What to Eat in Amsterdam: Appeltaart

Eat Your World explores the quintessential dishes of Amsterdam

Eat Your World spotlights regional foods and drinks around the globe, from New York to New Delhi. Visit their Netherlands section for more of the best Dutch dishes in Amsterdam.

What: Whoever coined the phrase "as American as apple pie" surely hadn’t been to the Netherlands. Dutch apple pie, appeltaart (or appelgebak), has been a quintessential sweet in the country’s cuisine for centuries, and countless cafés, restaurants, and bakeries in modern-day Amsterdam reflect this. A common accompaniment to koffie (coffee), and often served met slagroom (with whipped cream), appeltaart differs from American apple pie in a number of ways: It’s baked in a spring-form pan, making it instantly deeper; it’s much drier inside, not at all syrupy; it’s really chock-full of big, firm hunks of apple (and often raisins or currants); and it tends to rely on sugar, lemon juice, cinnamon, rum or brandy, and other warm spices for flavor. Find a good appeltaart in Amsterdam, and you’ll be hard-pressed to eat anything else for breakfast there, ever.
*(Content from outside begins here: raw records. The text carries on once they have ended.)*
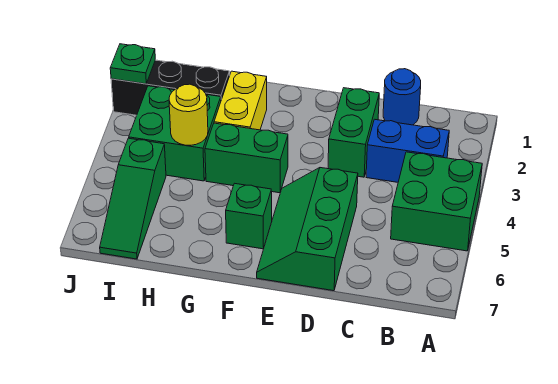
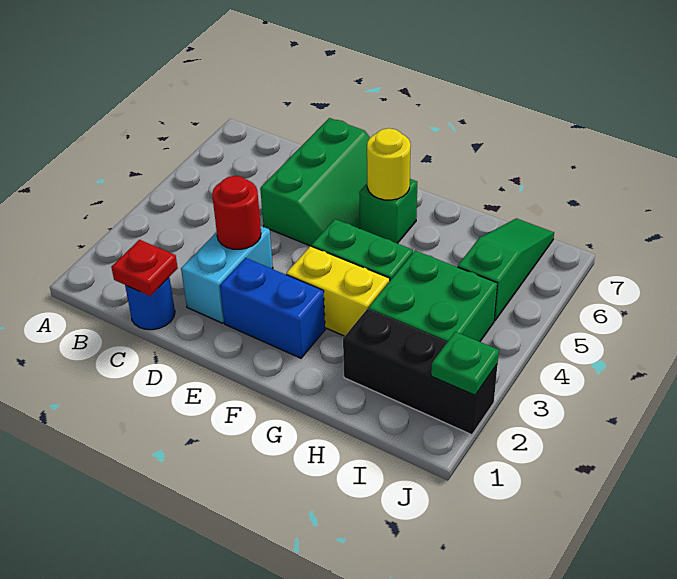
green 2x2 brick [391,152,482,251] -> none
blue 1x2 brick [366,119,449,182] -> blue 1x2 brick moved to [220,258,325,358]
none -> red 1x1 plate [111,240,178,296]
green 1x2 brick [328,88,379,177] -> cyan 1x2 brick [181,226,273,323]
none -> red 1x1 round brick [212,176,261,249]
yellow 1x2 brick [214,71,267,130] -> yellow 1x2 brick turned to [286,246,390,336]
yellow 1x1 round brick [169,84,208,145] -> yellow 1x1 round brick moved to [367,128,411,200]

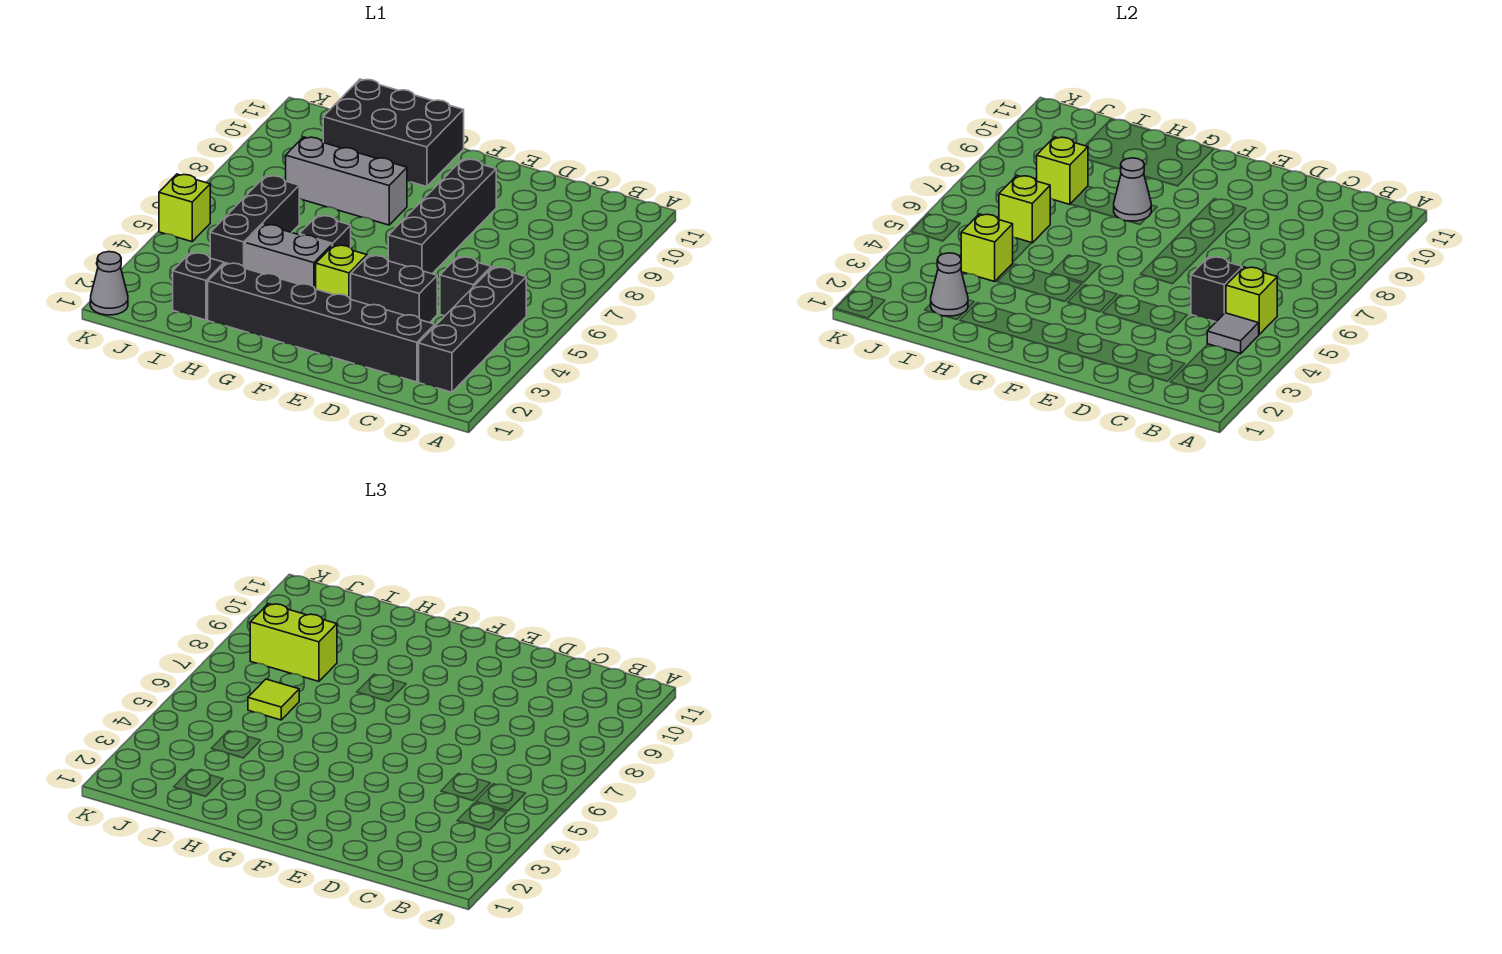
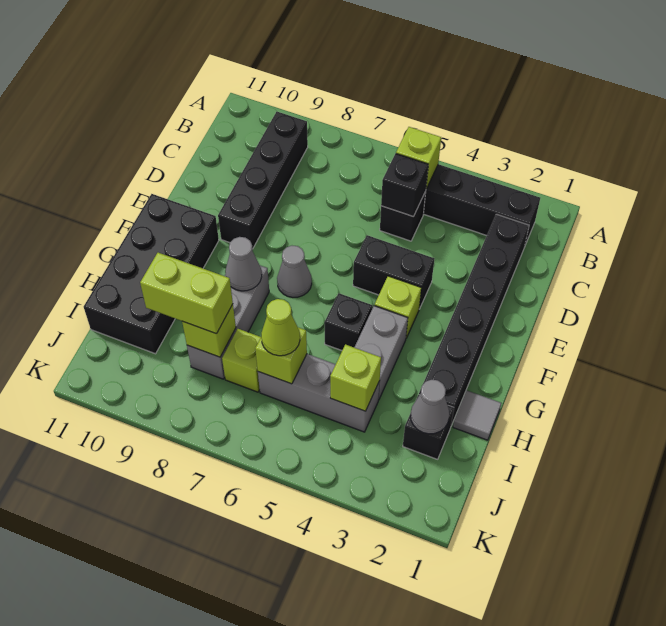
grey 1x1 tile [1207,313,1259,354] -> grey 1x1 tile moved to [453,391,501,440]
black 1x2 brick [351,255,437,323] -> black 1x2 brick turned to [353,235,435,309]
black 1x4 brick [388,159,496,274] -> black 1x4 brick turned to [218,112,308,248]
black 2x3 brick [323,79,464,187] -> black 2x4 brick [84,194,219,354]
black 1x3 brick [210,176,299,268] -> grey 1x3 brick [258,354,380,432]
lime 1x1 tile [248,679,299,720] -> lime 1x1 cone [261,299,300,356]
lime 1x2 brick [250,604,337,681] -> lime 1x2 brick turned to [140,253,233,334]
grey 1x1 cone [90,252,128,315] -> grey 1x1 cone moved to [277,246,312,297]
lime 1x1 brick [159,174,210,242] -> lime 1x1 brick moved to [222,329,261,392]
Where: It’s not really a secret that Café Winkel, in the hip Jordaan neighborhood, has one of the best appeltaarts in the city. Fortunately, it lives up to its reputation. Bonus: The café is on a busy corner near a popular Saturday and Monday market, affording some great people-watching.

When: Monday, 7 a.m. to 1 a.m.; Tuesday to Thursday, 8 a.m. to 1 a.m.; Friday 8 a.m. to 3 a.m.; Saturday 7 a.m. to 3 a.m.; Sunday, 10 a.m. to 1 a.m. Mornings on the outdoor terrace here are your best bet, though you may have to wait to score a table.

Order: Ask for appeltaart met slagroom (€3,50), which is typically served at room temperature, and prepare to have your mind blown a little. The thick-cut apples are moist, plentiful, and interspersed with plump raisins; the crust is deliciously crunchy; the slagroom brings just the right creaminess to the buttery pastry and tart apple sweetness. Enjoy with your choice of coffee — if you’re feeling indulgent, try a koffie verkeerd, the Dutch equivalent of café au lait.

Alternatively: The canalside Villa Zeezicht (+31 20 6267433; Torensteeg 7, map) likewise gets huge props for its appeltaart (and outdoor terrace). Failing that, find your own local café and give its appeltaart a try — how bad can it really be?